Izinkan aku membuktikan inilah kesungguhan rasa. Izinkan aku menyayangimu. - Iwan Fals.

***

"Ngapain kamu kesini?"

Apa? Apa kata Frisca barusan? Ngapain-kamu-kesini?! Perjuangannya bergulat di jalan selama hampir tujuh jam ditambah bonus tendangan dan injakan tuyul kecil di sebelah gadis itu kini, ditimpal dengan tiga kata bersirat penolakan tadi?

Calum membuka mulut, sesaat berniat menelurkan pikiran itu, lalu sekejap mengurungkan niatannya. Tiba-tiba sadar pembelaan diri macam apapun (apalagi menyinggung betapa kerasnya ia berkorban hingga sangat pantas dibuat plakat penghargaan), hanya akan membuat gadis itu membaliknya dengan pernyataan 'Emang ada yang suruh kamu kesini?'

Ia mendengus. Terlalu sadar diri. Terlalu bisa membaca pikiran gadis ini. Tahu Frisca memang tak mengira -apalagi menginginkan- kehadirannya.

"Gue... Gue..." pemuda itu tergagap, tidak tahu mau mengeluarkan alasan apa, "gue mau liburan," jawab Calum sekenanya.

Frisca mengangkat alis.

Calum mendengus, lalu meralat, "Gue mau ketemu elo," yang membuat gadis itu kini mengernyit.

Ah. Menjawab apa saja tampaknya memang akan tetap serba salah. Pemuda itu jadi ingin menggaruk tanah.

"Yaudah. Udah ketemu kan." kata Frisca enteng, lalu menurunkan pandangan ke arah Adit, meraih tangan mungil bocah itu, "Ayo masuk, Dit. Udah gelap." ujarnya, lalu berbalik sambil menarik Adit.

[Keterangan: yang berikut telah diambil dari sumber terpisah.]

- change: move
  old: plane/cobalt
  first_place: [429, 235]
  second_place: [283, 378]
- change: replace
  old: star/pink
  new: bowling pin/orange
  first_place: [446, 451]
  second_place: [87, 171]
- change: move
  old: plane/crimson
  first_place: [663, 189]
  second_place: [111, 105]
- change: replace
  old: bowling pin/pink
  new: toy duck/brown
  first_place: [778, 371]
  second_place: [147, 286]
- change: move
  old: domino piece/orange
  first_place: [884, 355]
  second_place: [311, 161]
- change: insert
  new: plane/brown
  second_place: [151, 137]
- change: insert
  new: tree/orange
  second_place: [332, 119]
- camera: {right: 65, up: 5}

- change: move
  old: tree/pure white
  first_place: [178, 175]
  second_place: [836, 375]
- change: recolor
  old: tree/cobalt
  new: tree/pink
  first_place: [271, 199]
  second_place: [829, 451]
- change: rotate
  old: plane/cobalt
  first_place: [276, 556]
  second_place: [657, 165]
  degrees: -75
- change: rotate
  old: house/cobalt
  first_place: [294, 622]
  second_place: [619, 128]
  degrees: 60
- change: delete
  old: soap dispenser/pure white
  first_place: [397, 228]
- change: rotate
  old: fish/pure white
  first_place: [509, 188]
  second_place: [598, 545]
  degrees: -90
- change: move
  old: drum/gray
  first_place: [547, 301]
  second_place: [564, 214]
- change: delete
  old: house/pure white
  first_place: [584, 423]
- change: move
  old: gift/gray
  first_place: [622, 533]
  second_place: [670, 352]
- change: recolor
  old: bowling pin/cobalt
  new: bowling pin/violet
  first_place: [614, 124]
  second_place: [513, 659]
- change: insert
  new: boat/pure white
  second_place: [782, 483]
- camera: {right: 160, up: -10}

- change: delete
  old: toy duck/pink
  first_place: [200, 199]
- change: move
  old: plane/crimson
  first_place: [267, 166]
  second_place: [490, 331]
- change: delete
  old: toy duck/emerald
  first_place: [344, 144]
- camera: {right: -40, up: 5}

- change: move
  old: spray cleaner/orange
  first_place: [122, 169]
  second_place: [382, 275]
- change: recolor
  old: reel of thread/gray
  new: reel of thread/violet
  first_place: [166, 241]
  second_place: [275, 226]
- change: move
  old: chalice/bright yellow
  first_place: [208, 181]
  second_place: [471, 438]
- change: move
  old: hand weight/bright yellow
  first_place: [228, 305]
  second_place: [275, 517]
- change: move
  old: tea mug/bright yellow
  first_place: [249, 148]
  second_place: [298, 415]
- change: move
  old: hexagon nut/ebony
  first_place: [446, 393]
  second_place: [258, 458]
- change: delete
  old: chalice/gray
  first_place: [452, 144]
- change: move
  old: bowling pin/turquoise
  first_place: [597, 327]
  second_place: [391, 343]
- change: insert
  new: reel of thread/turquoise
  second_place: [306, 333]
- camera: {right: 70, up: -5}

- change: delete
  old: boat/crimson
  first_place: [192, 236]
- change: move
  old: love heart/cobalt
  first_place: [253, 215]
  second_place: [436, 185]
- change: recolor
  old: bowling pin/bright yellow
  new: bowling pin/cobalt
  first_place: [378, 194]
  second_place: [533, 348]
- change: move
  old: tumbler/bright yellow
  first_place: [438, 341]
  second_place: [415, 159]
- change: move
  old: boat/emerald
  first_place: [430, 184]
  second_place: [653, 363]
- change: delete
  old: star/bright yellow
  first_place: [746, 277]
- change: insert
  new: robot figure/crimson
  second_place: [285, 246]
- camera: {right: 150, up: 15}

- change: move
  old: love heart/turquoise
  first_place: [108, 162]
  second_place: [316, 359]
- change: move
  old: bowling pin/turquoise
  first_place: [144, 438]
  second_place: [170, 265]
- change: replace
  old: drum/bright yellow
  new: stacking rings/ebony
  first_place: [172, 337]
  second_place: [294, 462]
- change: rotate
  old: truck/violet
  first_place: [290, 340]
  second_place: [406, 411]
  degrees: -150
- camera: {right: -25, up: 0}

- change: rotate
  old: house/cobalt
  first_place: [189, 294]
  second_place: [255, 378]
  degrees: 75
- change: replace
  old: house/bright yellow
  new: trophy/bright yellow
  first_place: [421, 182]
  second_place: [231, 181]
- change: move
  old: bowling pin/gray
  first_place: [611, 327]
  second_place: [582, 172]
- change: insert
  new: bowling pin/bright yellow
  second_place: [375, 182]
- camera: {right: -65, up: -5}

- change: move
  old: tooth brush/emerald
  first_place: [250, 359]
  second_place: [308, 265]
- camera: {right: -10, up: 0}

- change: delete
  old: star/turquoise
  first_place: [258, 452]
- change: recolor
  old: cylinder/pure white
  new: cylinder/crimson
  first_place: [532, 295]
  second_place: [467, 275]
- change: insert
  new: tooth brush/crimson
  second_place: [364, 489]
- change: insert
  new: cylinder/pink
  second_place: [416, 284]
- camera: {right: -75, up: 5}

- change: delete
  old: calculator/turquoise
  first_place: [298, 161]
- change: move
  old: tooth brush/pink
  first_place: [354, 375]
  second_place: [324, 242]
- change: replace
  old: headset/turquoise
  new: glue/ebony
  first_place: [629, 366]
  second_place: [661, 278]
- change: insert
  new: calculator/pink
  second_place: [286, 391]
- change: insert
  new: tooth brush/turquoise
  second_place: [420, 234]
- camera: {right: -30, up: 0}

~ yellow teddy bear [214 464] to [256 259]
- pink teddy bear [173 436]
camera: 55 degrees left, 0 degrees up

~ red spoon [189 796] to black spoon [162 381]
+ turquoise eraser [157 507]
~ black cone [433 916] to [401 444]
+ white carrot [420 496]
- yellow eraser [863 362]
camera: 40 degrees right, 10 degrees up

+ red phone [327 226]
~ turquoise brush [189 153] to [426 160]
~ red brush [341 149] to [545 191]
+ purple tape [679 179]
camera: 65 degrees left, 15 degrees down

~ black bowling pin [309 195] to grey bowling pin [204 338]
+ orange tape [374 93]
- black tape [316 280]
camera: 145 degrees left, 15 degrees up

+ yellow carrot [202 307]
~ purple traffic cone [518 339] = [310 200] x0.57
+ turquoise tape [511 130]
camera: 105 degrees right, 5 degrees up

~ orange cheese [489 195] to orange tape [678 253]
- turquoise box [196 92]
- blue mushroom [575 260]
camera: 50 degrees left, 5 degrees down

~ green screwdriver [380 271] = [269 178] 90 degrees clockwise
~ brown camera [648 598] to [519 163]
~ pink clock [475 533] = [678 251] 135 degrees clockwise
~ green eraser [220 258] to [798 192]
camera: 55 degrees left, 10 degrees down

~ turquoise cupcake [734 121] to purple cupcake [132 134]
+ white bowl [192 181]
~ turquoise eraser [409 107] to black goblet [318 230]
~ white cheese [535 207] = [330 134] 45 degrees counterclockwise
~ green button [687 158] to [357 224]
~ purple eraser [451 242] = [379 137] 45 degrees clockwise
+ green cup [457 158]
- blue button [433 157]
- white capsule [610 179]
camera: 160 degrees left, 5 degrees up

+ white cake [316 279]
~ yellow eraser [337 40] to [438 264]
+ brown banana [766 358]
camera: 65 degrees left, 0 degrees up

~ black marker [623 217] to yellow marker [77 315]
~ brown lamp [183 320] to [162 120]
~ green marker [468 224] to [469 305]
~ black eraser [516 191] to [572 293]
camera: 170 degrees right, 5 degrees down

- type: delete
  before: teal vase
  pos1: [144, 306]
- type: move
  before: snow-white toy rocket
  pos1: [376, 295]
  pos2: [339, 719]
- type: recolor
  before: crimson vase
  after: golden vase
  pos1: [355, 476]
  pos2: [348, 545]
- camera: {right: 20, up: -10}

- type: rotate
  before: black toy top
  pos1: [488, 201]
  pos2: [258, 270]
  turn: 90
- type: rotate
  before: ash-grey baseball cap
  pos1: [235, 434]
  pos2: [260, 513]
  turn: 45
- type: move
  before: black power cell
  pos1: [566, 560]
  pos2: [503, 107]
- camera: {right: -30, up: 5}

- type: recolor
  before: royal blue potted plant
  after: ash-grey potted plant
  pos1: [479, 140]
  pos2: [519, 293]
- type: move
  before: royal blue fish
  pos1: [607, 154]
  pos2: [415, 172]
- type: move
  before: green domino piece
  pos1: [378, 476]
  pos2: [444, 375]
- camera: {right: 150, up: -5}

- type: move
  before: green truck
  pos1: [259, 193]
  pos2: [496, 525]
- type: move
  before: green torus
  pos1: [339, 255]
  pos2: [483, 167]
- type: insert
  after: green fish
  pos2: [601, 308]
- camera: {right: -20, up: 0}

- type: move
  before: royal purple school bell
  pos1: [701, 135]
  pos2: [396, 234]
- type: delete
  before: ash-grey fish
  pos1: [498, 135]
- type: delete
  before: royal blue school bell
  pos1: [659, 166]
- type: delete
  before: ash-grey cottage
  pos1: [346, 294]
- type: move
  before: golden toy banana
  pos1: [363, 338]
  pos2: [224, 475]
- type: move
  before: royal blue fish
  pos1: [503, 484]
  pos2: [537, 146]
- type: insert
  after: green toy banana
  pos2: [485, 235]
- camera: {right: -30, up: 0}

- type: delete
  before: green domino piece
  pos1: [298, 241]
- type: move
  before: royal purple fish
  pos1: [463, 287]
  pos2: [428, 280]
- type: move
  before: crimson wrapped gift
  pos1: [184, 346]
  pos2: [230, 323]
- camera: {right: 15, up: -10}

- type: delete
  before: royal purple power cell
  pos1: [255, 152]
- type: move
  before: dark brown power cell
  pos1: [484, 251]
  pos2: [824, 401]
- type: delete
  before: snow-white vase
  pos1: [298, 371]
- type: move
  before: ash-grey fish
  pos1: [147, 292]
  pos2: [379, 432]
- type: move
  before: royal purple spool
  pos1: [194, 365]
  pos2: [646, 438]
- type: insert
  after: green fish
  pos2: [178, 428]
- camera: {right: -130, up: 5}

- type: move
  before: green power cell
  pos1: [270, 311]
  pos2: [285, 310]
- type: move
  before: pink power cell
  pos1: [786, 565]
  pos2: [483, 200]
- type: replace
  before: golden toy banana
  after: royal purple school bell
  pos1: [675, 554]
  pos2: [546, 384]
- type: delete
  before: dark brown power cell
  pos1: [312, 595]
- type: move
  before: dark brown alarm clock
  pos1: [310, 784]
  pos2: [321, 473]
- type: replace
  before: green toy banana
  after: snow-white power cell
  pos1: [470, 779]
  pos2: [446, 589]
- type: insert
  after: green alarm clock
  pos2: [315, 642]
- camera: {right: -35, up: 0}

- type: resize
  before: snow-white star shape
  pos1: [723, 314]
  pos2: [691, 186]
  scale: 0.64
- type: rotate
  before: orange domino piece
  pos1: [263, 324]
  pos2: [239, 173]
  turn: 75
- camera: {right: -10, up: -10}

Adit mengikuti Frisca, lalu memutar kepalanya ke belakang, menjulurkan lidah kepada Calum, "Dadah Om jelek."

Gadis itu menoleh lagi ke arah bocah yang sedang berjalan sambil meloncat-loncat sendiri di sebelahnya, menahan tawa karena baru mendengar jelas panggilan baru untuk Calum itu. Lebih jelas dibanding gerutuan Adit di dapur tadi.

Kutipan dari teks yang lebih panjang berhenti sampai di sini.